Ebenfalls empfehlenswert: Adaptive LED-Scheinwerfer leuchten die Straße sehr hell mit Fernlicht aus und blenden entgegenkommende Autos nicht. Das System arbeitet schnell und zuverlässig, dürfte aber gern etwas weiter nach vorn blicken. Auf langen Geraden erkennt es andere Autos erst dann, wenn sie bereits geblendet wurden.
Antrieb, Motor, Getriebe
Der Erdgasmotor in unserem Dauertester ist ein umgebauter Benziner. Der 2.0 TFSI bekam eine höhere Verdichtung und einige Verstärkungen im Zylinderkopf. Die Leistung gegenüber dem Spender sinkt um 20 auf 170 PS.

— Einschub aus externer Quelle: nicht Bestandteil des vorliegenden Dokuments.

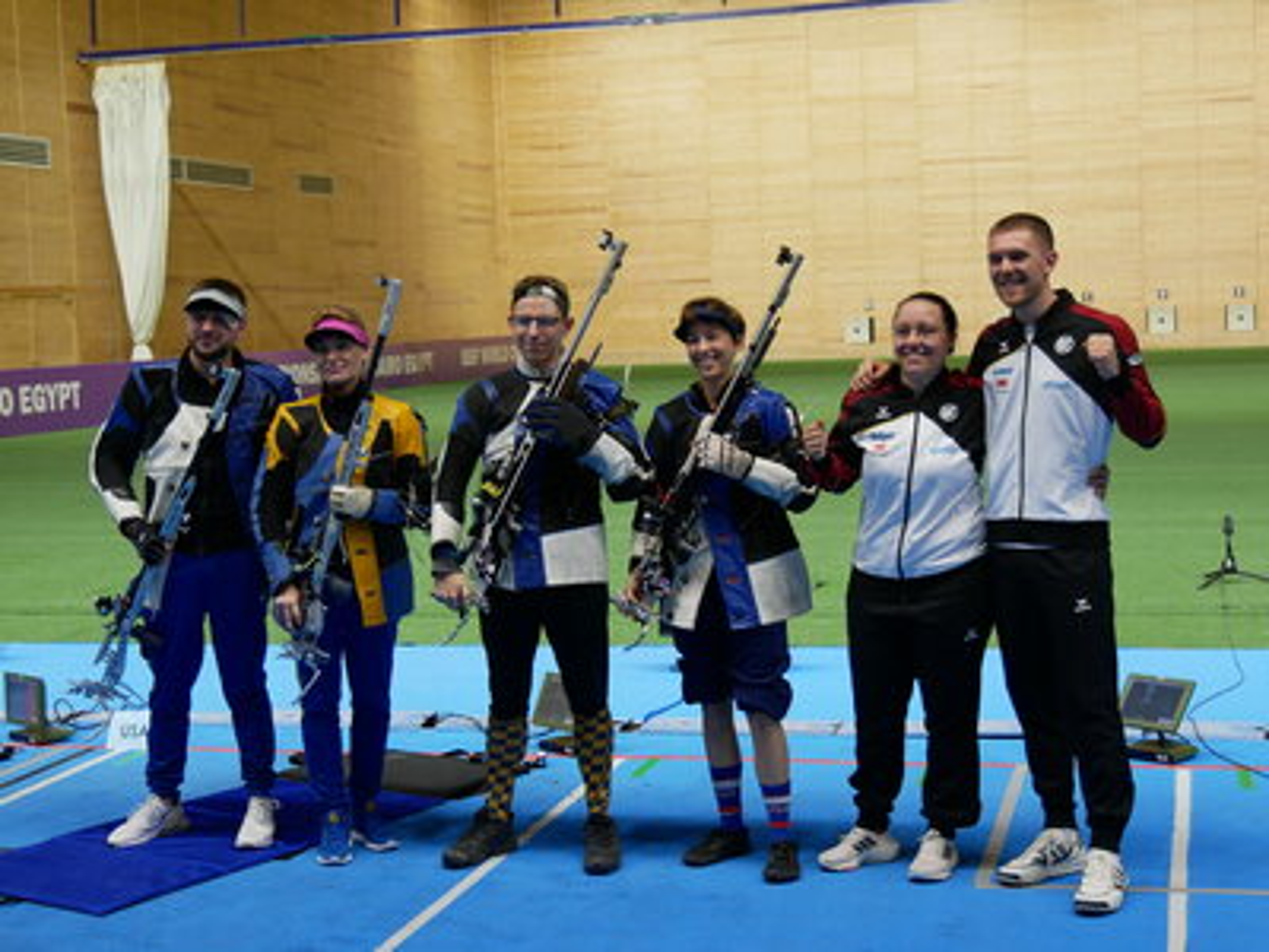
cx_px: 634
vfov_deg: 26.1
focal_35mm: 56
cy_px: 476
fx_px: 2053
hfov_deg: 34.3
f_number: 4.3
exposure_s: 1/60
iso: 200
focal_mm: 28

Das ist genug für den A4, auch mit rund 100 Kilogramm zusätzlicher Erdgas-Peripherie an Bord. Seine Fahrleistungen ähneln denen eines 150-PS-Diesels. Er ist also kein Sprinter, aber dennoch flott unterwegs. Zu schwach war er uns nie, auch dann nicht, wenn es mal schnell gehen sollte: 223 km/h Spitze sind in den meisten Fällen mehr als genug.
Der Motor startet stets auf Erdgas. Einen Umschalter gibt es nicht, das Steuergerät entscheidet sich automatisch für den Kraftstoff. Sind die Erdgastanks leer, schaltet es ruckelfrei auf Benzin um. Nach dem Tanken muss sich der G-Tron ordnen, er gibt erst nach ein paar Kilometern wieder Erdgas. Dann ist er günstiger als alle anderen A4: Wir verbrauchten im Schnitt rund 5 Kilogramm pro 100 Kilometer.

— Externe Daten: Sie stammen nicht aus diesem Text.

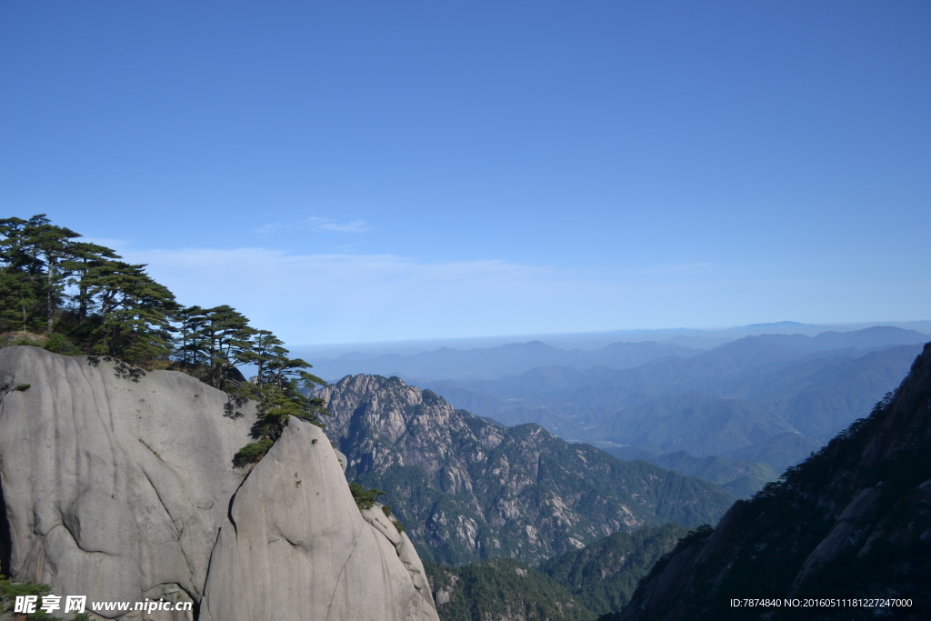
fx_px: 776
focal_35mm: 30
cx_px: 466
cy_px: 310
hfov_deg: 61.9
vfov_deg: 43.6
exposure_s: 1/1000
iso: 100
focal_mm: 20
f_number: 3.8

Die Tanks im Dauertester fassen 25 Liter Benzin und 19 Kilogramm Erdgas. Es kommt allerdings auf die Fahrweise an, wie leer der G-Tron die Gasflaschen fährt. Gegen Ende empfiehlt es sich, den Audi gleiten zu lassen. Fordert der Fahrer zu viel Leistung, schaltet die Software lieber früher auf Benzin um, damit in jedem Fall genug Kraftstoff bereit steht.
Unsere höchste Gas-Rechnung umfasste 19,97 Kilogramm. Insgesamt übertrafen wir die Werksangabe drei Mal. Mittlerweile gibt Audi ein kleineres Volumen von 17,3 Kilogramm an. An den Flaschen hat sich aber nichts geändert, das Fassungsvermögen unterscheidet sich nur auf dem Papier. Anders beim Benzintank: Der schrumpfte auf 7 Liter. So gilt das Auto als monovalent, also ausschließlich von Gas angetrieben. Audi umgeht damit den Einbau eines Rußpartikelfilters – auf Gas erfüllt der G-Tron die neuen Abgasnormen ohne weitere Hilfe.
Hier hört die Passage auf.